Although tobacco duty was passed on immediately, major retailers were holding off taking the plunge on alcohol as OLN went to press, as the annual round of negotiations with suppliers got under way.
This week, shoppers could find the usual keen offers and multibuys at Asda, Morrisons, Sainsbury's and Tesco - though many in the trade expect retails to shift upwards far more markedly than in previous years, when duty increases have been largely borne by suppliers. The rising costs of raw materials in the beer, wine and spirits industry has compounded the problem for producers this year.
Dan Jago, Tesco's head of BWS, described the current situation as "a very fluid environment".
He added: "The Chancellor has come out publicly and said it is a revenue -raising exercise, and it is sufficiently large that one would have to have an ambition to pass it through to customers as it is a consumer tax. But it comes at the same time as a significant number of increased costs on commodities - grain and other raw materials - so in fact it is a double whammy on the consumer."
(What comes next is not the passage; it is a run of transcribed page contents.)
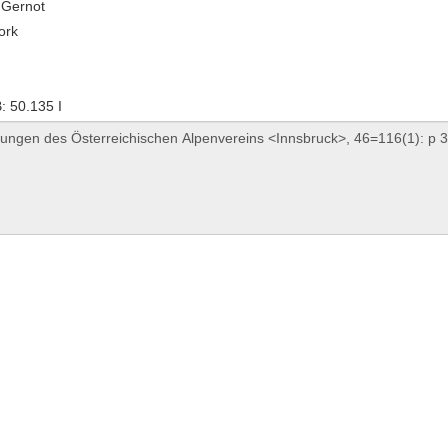
, Gernot
ork
 50.135 I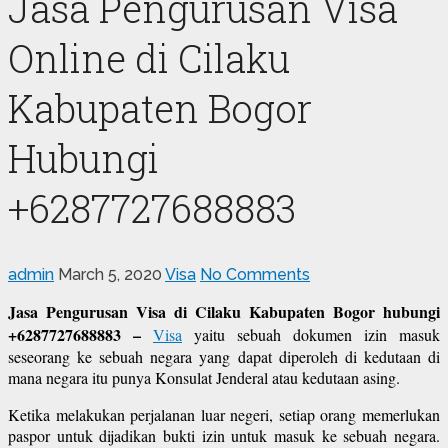
Jasa Pengurusan Visa
Online di Cilaku
Kabupaten Bogor
Hubungi
+6287727688883
admin
March 5, 2020
Visa
No Comments
Jasa Pengurusan Visa di Cilaku Kabupaten Bogor hubungi
+6287727688883 –
Visa
yaitu sebuah dokumen izin masuk
seseorang ke sebuah negara yang dapat diperoleh di kedutaan di
mana negara itu punya Konsulat Jenderal atau kedutaan asing.
Ketika melakukan perjalanan luar negeri, setiap orang memerlukan
paspor untuk dijadikan bukti izin untuk masuk ke sebuah negara.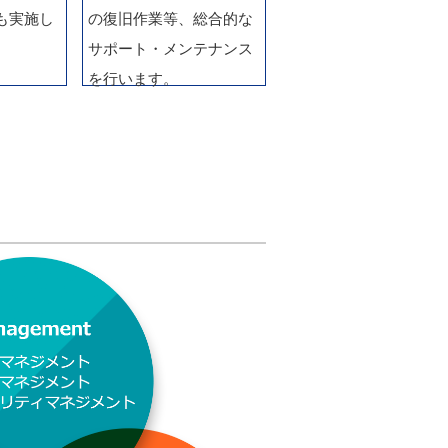
も実施し
の復旧作業等、総合的な
サポート・メンテナンス
を行います。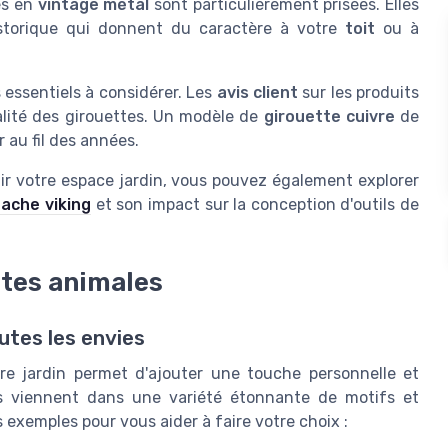
es en
vintage métal
sont particulièrement prisées. Elles
storique qui donnent du caractère à votre
toit
ou à
essentiels à considérer. Les
avis client
sur les produits
alité des girouettes. Un modèle de
girouette cuivre
de
r au fil des années.
r votre espace jardin, vous pouvez également explorer
hache viking
et son impact sur la conception d'outils de
ttes animales
utes les envies
re jardin permet d'ajouter une touche personnelle et
tes viennent dans une variété étonnante de motifs et
 exemples pour vous aider à faire votre choix :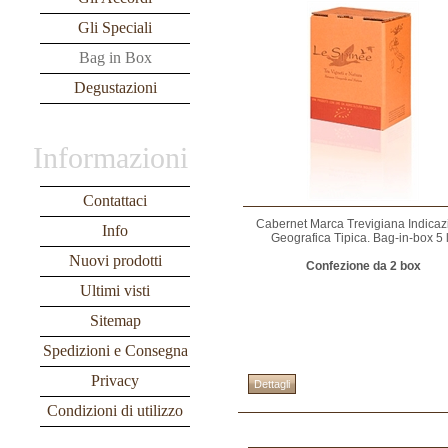
Gli Speciali
Bag in Box
Degustazioni
Informazioni
Contattaci
Cabernet Marca Trevigiana Indicaz
Info
Geografica Tipica. Bag-in-box 5 l
Nuovi prodotti
Confezione da 2 box
Ultimi visti
Sitemap
Spedizioni e Consegna
Privacy
Condizioni di utilizzo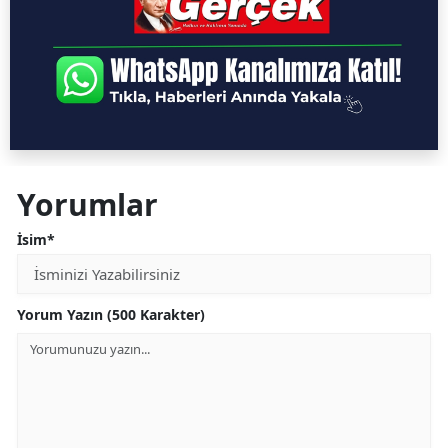
Yorumlar
İsim*
Yorum Yazın (500 Karakter)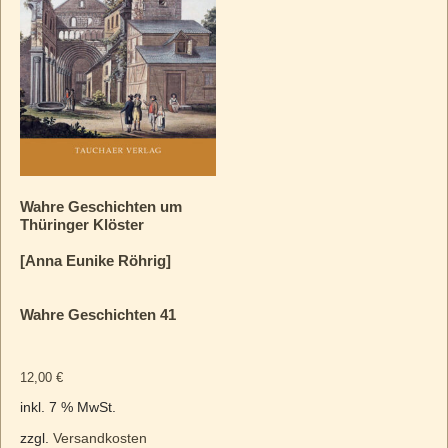
Wahre Geschichten um
Thüringer Klöster
[Anna Eunike Röhrig]
Wahre Geschichten 41
12,00
€
inkl. 7 % MwSt.
zzgl.
Versandkosten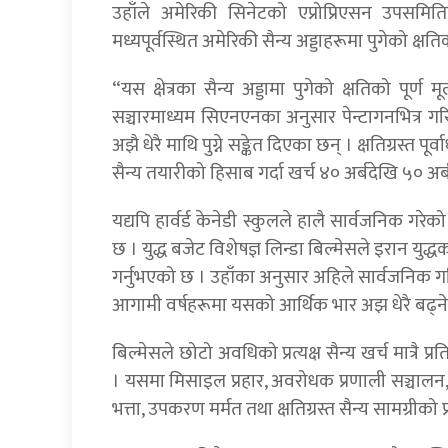
उहाँले अमेरिकी सिनेटको एप्रोप्रिएसन उपसम
मध्यपूर्वस्थित अमेरिकी सैन्य अड्डाहरूमा पुगेको क्
“यस क्षेत्रका सैन्य अड्डामा पुगेको क्षतिको पूर्ण 
सञ्चारमाध्यम सिएनएनका अनुसार पेन्टागनभित्र गर
अझै धेरै माथि पुग्ने सङ्केत दिएका छन् । क्षतिग्रस्त पूर
सैन्य तयारीको हिसाब गर्दा खर्च ४० अर्बदेखि ५० अर
यद्यपि हार्वर्ड केनेडी स्कुलले हालै सार्वजनिक गर
छ । युद्ध बजेट विशेषज्ञ लिन्डा बिल्मेसले इरान युद
गर्नुभएको छ । उहाँका अनुसार अहिले सार्वजनिक गरि
आगामी वर्षहरूमा यसको आर्थिक भार अझ धेरै बढ्न
बिल्मेसले छोटो अवधिको प्रत्यक्ष सैन्य खर्च मात्रै
। यसमा मिसाइल प्रहार, अवरोधक प्रणाली सञ्चालन
भत्ता, उपकरण मर्मत तथा क्षतिग्रस्त सैन्य सामग्रीको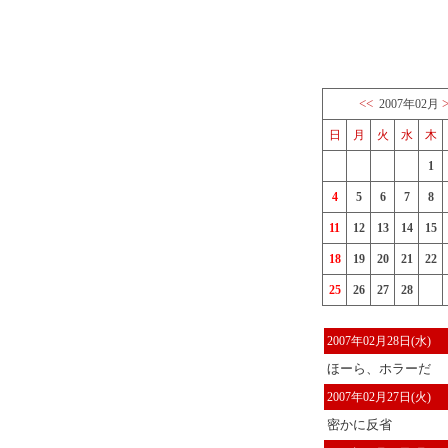
<<
2007年02月
日
月
火
水
木
1
4
5
6
7
8
11
12
13
14
15
18
19
20
21
22
25
26
27
28
2007年02月28日(水)
ほーら、ホラーだ
2007年02月27日(火)
密かに反省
Matthew Hughes, joint managing director of Bargain Booze, questioned whether big price increases were sustainable. "There has got to be some sort of happy compromise," he said. "Retailers will absorb some, suppliers will absorb some and the consumers will absorb some."
There has been fierce criticism from Brand Phoenix about the WSTA's tactics in its pre-Budget discussions with the Treasury, but Hughes was supportive of its approach. "The WSTA was caught in the headlights of a juggernaut with this one," he said. "The message it sent out was spot on. We've got a Budget that will not affect binge drinking whatsoever, but it may well encourage booze cruises."